■ What the task requires: Find the line containing "Ücretsiz Teklif Al" in the records below. Copy exactly that line and each one after it, ending at the line containing "пакет документов и обеспечиваем", and nothing more.

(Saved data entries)

..............................

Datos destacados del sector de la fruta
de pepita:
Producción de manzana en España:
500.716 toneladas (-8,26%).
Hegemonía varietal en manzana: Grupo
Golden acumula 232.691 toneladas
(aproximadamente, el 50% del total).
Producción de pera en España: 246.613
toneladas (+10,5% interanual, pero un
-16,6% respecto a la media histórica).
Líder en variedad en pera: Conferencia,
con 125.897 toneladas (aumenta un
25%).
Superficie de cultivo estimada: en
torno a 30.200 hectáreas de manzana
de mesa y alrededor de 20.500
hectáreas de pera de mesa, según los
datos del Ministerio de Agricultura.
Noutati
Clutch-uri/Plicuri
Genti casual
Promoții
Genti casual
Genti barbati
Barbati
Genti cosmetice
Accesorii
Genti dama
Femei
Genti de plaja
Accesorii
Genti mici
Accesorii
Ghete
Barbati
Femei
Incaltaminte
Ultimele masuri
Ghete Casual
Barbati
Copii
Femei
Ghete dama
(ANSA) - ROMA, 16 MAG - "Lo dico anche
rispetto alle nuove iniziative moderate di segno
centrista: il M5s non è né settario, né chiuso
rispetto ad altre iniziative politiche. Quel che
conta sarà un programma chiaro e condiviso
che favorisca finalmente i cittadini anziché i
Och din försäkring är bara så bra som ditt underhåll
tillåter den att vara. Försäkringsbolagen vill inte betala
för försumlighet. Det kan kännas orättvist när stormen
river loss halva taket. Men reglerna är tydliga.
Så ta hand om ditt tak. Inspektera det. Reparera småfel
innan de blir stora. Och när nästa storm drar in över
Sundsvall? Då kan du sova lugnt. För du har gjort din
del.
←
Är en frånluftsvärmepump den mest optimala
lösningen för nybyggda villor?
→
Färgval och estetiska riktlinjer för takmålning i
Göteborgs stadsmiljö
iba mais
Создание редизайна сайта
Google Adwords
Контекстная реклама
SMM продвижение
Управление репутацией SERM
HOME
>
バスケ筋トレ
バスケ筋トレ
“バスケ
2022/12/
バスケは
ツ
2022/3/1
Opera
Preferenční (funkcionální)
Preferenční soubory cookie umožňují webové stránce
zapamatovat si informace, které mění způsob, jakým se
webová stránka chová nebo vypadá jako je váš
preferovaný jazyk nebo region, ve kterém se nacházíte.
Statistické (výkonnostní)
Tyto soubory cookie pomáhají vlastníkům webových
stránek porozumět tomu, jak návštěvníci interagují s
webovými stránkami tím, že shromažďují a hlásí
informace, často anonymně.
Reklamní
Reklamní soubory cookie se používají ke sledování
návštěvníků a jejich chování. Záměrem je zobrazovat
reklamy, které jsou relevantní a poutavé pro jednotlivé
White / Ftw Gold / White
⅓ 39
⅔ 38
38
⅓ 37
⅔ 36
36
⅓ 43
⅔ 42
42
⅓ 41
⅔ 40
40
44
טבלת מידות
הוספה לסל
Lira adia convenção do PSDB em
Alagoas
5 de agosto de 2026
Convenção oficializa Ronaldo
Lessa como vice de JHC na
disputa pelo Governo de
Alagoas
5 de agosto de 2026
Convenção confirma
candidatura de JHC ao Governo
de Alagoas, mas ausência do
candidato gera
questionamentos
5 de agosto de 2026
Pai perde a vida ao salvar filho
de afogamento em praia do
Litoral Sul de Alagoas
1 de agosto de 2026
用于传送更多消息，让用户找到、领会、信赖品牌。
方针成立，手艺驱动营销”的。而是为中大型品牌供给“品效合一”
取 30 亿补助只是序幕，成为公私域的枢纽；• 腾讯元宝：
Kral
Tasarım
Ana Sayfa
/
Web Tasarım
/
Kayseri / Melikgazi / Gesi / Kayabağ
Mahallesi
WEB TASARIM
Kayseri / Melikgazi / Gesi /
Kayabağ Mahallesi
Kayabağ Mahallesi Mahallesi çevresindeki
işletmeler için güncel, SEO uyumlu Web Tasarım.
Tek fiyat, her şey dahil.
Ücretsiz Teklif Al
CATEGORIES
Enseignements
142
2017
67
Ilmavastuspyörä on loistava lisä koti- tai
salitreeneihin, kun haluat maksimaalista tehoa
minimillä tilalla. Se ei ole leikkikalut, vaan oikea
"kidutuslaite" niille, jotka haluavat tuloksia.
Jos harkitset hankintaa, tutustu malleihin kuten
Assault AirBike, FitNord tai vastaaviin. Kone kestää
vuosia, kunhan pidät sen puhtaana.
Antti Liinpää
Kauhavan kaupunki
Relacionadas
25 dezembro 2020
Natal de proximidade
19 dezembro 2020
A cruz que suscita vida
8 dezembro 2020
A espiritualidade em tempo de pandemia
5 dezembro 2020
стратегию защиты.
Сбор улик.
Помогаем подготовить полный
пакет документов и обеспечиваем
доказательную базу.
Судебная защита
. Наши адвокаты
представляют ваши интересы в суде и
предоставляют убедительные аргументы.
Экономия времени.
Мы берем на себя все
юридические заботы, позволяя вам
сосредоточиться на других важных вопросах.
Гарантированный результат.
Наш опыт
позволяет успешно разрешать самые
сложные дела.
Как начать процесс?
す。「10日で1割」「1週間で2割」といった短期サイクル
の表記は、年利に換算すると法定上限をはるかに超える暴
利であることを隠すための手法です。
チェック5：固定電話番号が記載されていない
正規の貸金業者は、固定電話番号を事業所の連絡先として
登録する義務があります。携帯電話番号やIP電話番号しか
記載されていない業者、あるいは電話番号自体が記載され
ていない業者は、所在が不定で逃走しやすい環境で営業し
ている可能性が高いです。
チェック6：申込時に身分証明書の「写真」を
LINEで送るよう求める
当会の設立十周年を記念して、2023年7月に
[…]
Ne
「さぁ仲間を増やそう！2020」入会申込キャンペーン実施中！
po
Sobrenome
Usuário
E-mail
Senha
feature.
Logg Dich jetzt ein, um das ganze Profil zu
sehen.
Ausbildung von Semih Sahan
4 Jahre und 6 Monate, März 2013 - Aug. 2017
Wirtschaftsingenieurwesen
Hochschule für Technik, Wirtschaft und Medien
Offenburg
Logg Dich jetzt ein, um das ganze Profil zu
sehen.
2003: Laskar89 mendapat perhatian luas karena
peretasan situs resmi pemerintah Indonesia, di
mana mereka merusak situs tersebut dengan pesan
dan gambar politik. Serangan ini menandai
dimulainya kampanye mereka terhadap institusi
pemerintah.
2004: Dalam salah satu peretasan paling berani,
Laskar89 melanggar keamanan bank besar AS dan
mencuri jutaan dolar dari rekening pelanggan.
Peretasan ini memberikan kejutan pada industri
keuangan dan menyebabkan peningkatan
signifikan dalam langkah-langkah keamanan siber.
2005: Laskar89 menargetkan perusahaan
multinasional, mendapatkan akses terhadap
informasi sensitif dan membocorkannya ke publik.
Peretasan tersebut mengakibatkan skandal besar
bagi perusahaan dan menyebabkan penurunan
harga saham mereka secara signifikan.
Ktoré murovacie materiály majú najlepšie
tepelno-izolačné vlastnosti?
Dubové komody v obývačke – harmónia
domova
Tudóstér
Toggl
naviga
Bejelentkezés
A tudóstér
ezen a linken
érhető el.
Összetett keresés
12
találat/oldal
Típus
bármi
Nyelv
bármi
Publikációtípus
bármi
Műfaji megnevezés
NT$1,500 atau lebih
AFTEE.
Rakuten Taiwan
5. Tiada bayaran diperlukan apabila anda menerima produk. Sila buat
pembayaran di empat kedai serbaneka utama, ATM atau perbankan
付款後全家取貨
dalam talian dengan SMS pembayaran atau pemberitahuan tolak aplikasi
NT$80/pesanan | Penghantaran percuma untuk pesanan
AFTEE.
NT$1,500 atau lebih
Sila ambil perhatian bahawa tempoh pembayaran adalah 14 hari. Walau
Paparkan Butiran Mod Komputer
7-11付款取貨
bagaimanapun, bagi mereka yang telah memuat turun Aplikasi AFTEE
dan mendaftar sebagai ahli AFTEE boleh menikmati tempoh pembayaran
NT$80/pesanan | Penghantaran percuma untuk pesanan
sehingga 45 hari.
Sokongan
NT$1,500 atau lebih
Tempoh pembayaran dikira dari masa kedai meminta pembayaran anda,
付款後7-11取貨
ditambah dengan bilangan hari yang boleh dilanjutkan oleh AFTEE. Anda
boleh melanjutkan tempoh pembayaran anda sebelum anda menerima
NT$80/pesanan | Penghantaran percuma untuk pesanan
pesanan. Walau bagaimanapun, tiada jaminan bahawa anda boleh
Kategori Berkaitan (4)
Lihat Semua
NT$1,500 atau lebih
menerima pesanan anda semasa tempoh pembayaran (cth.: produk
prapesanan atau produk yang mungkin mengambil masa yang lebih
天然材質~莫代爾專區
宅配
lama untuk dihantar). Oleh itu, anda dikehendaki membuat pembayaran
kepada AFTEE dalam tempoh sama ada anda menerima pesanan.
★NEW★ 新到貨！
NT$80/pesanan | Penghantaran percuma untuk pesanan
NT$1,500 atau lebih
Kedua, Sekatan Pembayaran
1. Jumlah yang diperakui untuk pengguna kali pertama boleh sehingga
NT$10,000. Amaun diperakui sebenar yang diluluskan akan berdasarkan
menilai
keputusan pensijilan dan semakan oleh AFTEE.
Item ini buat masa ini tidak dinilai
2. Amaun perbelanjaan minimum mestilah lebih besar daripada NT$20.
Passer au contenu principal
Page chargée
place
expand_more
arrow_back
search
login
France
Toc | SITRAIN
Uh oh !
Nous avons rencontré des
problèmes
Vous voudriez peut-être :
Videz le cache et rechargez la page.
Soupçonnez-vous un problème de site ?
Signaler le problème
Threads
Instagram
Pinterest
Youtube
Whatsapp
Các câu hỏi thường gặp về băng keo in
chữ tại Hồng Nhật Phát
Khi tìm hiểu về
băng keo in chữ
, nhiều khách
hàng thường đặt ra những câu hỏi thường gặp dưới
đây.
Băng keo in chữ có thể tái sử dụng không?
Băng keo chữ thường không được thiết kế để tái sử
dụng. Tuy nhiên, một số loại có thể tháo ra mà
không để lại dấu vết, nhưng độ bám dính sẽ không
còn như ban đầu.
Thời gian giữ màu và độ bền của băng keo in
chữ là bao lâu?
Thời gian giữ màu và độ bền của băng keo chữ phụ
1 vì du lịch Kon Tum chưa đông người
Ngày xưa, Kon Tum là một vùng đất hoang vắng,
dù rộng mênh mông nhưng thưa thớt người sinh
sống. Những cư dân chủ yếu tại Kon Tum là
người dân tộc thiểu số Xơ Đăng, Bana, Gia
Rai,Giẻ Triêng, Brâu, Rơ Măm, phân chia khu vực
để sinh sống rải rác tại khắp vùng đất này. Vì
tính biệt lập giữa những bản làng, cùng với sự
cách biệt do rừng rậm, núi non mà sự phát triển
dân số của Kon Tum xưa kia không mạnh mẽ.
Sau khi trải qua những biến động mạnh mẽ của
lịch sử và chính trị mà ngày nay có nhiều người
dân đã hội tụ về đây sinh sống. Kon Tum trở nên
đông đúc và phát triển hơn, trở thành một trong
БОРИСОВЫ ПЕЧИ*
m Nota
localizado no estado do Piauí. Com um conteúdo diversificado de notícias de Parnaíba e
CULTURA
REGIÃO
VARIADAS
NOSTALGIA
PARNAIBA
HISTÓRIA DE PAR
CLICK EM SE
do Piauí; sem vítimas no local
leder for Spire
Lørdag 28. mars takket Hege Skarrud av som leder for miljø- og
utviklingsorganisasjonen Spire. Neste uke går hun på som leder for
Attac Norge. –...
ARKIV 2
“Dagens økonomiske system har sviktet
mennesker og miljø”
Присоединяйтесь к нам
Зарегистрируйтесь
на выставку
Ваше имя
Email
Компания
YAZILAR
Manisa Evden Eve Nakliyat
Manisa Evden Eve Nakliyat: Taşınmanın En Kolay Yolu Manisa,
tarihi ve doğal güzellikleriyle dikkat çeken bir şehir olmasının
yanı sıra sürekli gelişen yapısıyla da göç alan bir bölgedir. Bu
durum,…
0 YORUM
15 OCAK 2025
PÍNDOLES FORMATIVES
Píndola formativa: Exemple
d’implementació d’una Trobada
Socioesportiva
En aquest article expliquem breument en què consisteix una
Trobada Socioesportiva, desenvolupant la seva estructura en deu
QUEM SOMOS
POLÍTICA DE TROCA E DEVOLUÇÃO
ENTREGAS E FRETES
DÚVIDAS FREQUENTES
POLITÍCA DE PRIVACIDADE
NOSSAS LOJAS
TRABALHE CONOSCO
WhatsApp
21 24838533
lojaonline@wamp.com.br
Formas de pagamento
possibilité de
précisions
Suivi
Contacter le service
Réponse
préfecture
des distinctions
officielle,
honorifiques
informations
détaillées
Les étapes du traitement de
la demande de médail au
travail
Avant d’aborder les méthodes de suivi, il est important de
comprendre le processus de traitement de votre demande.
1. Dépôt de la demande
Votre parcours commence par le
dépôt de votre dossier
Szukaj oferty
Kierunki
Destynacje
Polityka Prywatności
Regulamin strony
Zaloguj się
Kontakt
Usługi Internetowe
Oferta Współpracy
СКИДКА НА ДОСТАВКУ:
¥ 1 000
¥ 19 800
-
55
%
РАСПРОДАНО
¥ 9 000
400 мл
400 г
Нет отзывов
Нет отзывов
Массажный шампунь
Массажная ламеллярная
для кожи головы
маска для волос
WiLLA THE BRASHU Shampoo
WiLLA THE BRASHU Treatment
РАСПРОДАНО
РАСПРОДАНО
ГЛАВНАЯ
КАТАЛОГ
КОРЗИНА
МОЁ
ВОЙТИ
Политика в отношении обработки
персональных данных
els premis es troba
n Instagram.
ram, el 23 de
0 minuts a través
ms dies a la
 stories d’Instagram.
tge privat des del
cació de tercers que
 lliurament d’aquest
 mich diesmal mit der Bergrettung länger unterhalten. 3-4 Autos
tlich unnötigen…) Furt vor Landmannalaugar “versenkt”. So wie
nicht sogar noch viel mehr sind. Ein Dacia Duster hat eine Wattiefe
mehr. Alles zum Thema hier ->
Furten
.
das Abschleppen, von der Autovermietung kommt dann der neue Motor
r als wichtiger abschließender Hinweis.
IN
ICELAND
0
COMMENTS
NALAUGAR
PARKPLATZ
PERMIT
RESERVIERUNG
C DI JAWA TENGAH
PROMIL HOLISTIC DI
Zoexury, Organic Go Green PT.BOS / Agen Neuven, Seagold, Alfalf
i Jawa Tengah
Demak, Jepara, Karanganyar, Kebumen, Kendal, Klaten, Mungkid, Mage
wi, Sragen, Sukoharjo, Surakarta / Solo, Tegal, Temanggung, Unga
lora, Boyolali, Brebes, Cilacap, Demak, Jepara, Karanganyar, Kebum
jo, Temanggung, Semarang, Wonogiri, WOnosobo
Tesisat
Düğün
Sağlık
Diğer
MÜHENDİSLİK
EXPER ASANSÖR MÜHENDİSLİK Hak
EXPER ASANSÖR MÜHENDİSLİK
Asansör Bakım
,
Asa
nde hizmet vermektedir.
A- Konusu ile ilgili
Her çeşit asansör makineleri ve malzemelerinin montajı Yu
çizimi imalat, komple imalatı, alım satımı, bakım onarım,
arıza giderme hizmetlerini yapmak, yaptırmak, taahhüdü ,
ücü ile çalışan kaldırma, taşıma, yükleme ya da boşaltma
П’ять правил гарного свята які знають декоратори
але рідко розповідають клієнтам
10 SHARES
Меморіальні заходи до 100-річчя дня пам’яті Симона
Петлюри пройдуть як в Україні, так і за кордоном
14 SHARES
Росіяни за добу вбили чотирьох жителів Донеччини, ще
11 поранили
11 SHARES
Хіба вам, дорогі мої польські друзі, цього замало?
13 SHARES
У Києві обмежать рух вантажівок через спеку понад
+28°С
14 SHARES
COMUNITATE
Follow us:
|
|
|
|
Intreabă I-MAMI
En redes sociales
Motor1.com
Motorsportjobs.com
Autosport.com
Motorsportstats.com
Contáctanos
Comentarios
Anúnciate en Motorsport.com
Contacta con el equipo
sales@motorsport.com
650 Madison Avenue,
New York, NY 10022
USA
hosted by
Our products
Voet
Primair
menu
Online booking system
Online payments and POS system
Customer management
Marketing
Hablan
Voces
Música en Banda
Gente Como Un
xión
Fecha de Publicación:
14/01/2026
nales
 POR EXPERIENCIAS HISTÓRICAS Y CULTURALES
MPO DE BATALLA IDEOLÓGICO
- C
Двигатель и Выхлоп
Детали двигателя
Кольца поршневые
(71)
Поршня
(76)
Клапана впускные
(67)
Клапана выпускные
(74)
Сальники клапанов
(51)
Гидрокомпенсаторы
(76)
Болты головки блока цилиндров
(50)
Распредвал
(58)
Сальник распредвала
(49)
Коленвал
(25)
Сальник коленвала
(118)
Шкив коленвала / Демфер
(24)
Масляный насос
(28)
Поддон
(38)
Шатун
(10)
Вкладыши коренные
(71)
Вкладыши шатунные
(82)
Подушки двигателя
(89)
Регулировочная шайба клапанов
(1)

..............................

■ Response below:
Ücretsiz Teklif Al
CATEGORIES
Enseignements
142
2017
67
Ilmavastuspyörä on loistava lisä koti- tai
salitreeneihin, kun haluat maksimaalista tehoa
minimillä tilalla. Se ei ole leikkikalut, vaan oikea
"kidutuslaite" niille, jotka haluavat tuloksia.
Jos harkitset hankintaa, tutustu malleihin kuten
Assault AirBike, FitNord tai vastaaviin. Kone kestää
vuosia, kunhan pidät sen puhtaana.
Antti Liinpää
Kauhavan kaupunki
Relacionadas
25 dezembro 2020
Natal de proximidade
19 dezembro 2020
A cruz que suscita vida
8 dezembro 2020
A espiritualidade em tempo de pandemia
5 dezembro 2020
стратегию защиты.
Сбор улик.
Помогаем подготовить полный
пакет документов и обеспечиваем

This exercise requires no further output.